I have written a Win32 screensaver that can be run, as a screensaver if it's name is scrnsvr.scr and run, as a normal application if it's name is scrnsvr.exe. I "need" to port this application to Mac (because the boss says so) and I was wondering if it is possible to do the same thing for a Mac.

Thanks from a soon to be convert,

John
 

kainjow

Moderator emeritus
Jun 15, 2000
7,958
7
Screensavers in Mac OS X are just Cocoa bundles (plugins), that draw into an NSView subclass.

Once you figure out how to make the screensaver work normally, it probably wouldn't be hard to make a wrapper application that loads the screensaver on its own, into its own view.

There are several applications that load screensavers independently from System Preferences, and I'm sure some are open source. Search around on macupdate.com or versiontracker.com.
 

nunyabeezwax

macrumors newbie
Original poster
Jul 19, 2007
6
0
Thanks for the fast reply but I don't want to call the screensaver from my app I want my app to be both a screensaver and a normal application. Sorry but I have to go back to Win32 (hiss boo) to explain, in Win32 I can make an app named foo.exe and it draws a box on the screen. If I take that exact same app and rename it foo.scr and copy it to my system32 directory it will run as a screensaver. If I wish to take full advantage of the screensaver functionality I do have to support more methods that the normal app does but it is possible. I am sorry I am asking these silly questions but I don't even have my Mac yet to just shotgun the approach and prove it myself.

Thanks again,
John
 

kainjow

Moderator emeritus
Jun 15, 2000
7,958
7
You can't do that on Mac OS X. That was what I was explaining in my post above. It is not a matter of renaming the file, it is a matter of what the API supports. Win32 supports screensavers as executables, Cocoa does not.

_Data shown:_
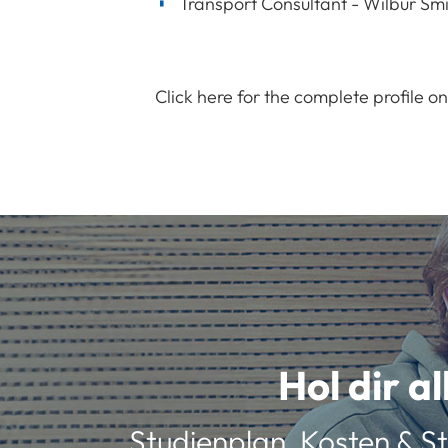
Transport Consultant - Wilbur Smit
Click here for the complete profile o
Hol dir a
Studienplan, Kosten & St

_Aim of the exercise:_
In the screensaver thread, what does the moderator say screensavers in Mac OS X are?

_Task output:_
Cocoa bundles (plugins) that draw into an NSView subclass.